Aux abords du stade, chacune avait son espace et respectait celui de l’autre. Ici, des défenseurs de la cause palestinienne dénonçaient le « génocide israélien à Gaza » tout en jouant un match de football improvisé, les pancartes publicitaires entourant le terrain étant remplacées par des banderoles pour la défense des droits de l’homme. Le tout sous l’œil bienveillant de la police de la ville.

Plus loin, des manifestants iraniens se tenaient le long des barrières par lesquelles les supporters de l’équipe Meli se rendaient au stade. « En allant soutenir cette équipe, l’équipe du régime, c’est la République Islamique que vous soutenez, celle qui a massacré 42 000 personnes les 8 et 9 janvier en Iran », s’est écriée une militante pro-Pahlavi, le fils du Shah d’Iran qui espère prendre le pouvoir en cas de chute du régime.
Des supporters iraniens tiraillés, partagés
Comme nous l’avons constaté depuis le début de la Coupe du monde pour l’équipe iranienne, il est difficile de comprendre les positions de ceux qui assistent aux matches de la Team Meli, accusée par les opposants au régime de Téhéran de soutenir le pouvoir en place. Cela s’est encore vérifié dans les tribunes du Lumen Field, lorsque l’hymne iranien a été sifflé par une grande partie des supporters, tandis qu’ils criaient de joie après le but égalisateur de Razaeian en première période.

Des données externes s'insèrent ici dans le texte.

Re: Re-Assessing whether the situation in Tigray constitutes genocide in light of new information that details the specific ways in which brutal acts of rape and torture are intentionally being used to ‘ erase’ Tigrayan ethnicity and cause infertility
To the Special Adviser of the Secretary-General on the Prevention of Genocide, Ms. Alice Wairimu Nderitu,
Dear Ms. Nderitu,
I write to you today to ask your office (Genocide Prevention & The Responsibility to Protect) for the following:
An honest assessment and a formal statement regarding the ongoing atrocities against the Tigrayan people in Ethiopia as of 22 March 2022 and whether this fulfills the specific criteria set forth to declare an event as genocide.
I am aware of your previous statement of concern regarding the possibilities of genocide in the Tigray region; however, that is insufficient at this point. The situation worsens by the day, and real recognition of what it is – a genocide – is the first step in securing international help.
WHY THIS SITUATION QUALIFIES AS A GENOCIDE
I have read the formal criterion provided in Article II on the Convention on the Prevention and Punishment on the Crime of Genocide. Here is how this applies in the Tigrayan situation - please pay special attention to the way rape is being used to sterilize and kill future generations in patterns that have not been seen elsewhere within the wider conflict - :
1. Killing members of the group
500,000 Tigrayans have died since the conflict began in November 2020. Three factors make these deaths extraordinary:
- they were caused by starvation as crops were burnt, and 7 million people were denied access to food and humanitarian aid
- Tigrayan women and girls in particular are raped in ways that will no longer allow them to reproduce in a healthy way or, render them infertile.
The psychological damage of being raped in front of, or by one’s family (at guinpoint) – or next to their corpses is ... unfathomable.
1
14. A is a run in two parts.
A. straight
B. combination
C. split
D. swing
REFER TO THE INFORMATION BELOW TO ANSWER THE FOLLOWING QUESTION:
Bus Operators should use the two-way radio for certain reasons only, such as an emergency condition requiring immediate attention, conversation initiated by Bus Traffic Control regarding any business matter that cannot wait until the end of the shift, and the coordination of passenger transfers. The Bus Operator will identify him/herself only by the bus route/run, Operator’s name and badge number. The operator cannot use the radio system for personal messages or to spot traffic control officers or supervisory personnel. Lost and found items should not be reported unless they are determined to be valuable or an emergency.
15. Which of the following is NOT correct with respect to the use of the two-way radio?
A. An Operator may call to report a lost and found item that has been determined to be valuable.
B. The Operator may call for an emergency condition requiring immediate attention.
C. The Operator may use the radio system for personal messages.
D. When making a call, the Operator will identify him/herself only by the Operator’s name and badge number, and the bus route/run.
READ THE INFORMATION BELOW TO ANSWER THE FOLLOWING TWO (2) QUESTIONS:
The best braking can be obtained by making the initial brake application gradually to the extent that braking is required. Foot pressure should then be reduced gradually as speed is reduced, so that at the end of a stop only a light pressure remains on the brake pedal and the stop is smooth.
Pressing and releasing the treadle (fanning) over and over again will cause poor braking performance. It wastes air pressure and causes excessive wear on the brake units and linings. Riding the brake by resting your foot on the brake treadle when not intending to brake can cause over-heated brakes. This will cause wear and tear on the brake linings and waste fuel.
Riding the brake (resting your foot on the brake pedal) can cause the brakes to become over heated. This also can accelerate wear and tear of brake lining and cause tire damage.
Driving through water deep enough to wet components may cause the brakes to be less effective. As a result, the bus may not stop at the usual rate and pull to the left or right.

Et que dire de ce supporter qui a fait de grands gestes obscènes pendant l’hymne, mais s’est réjoui du but (finalement refusé pour hors-jeu) de Khalilzadeh à la 98e minute ? Toujours est-il que malgré ces divisions internes au sein de la communauté iranienne, tout cela s’est déroulé dans un calme déroutant pour nous, Français, habitués à ce que la moindre manifestation politique ou sociale se termine par des charges de CRS et de violentes confrontations à chaque coin de rue.
Au milieu de ce melting-pot de revendications, alors qu’un homme d’une soixantaine d’années tenait une pancarte appelant à « faire du sport, pas la guerre », des fervents de Jésus étaient réunis pour tenter d’évangéliser toutes ces personnes. Après tout, pourquoi pas, qui ne tente rien n’a rien. Et là encore, chacun avait sa manière d’agir. Certains le faisaient de façon pacifique, armés d’un mégaphone et prêchant l’amour de Dieu pour tous, d’autres plus radicalement, assurant aux « pauvres pêcheurs et impies » qu’ils finiraient « brûlés vifs par les flammes de l’enfer » s’ils ne suivaient pas la volonté divine. Ou quelque chose d’approchant, nous n’étions pas vraiment concentrés.

D’ailleurs, personne ne l’écoutait vraiment, lui, le fou du parvis, chacun choisissant simplement de s’écarter de son chemin et de rire en l’entendant proférer ses menaçantes paroles. On se rappelle alors des mots du maître de Bark, le chien qui prône l’amour (sauf pour Trump et l’ICE) : « C’est aussi ce qui fait la force des États-Unis […], chacun est libre de manifester ou d’exprimer ses opinions comme il le souhaite. » Quant au match Égypte-Iran, il s’est terminé sur un score de 1-1, qualifiant les premiers et laissant encore une mince chance aux seconds de voir les 16es de finale. Mais pour être honnête, nous n’étions pas forcément venus pour cela, car nous sommes à Seattle et c’est notre droit. Et nous prions tout le monde de bien vouloir respecter cela.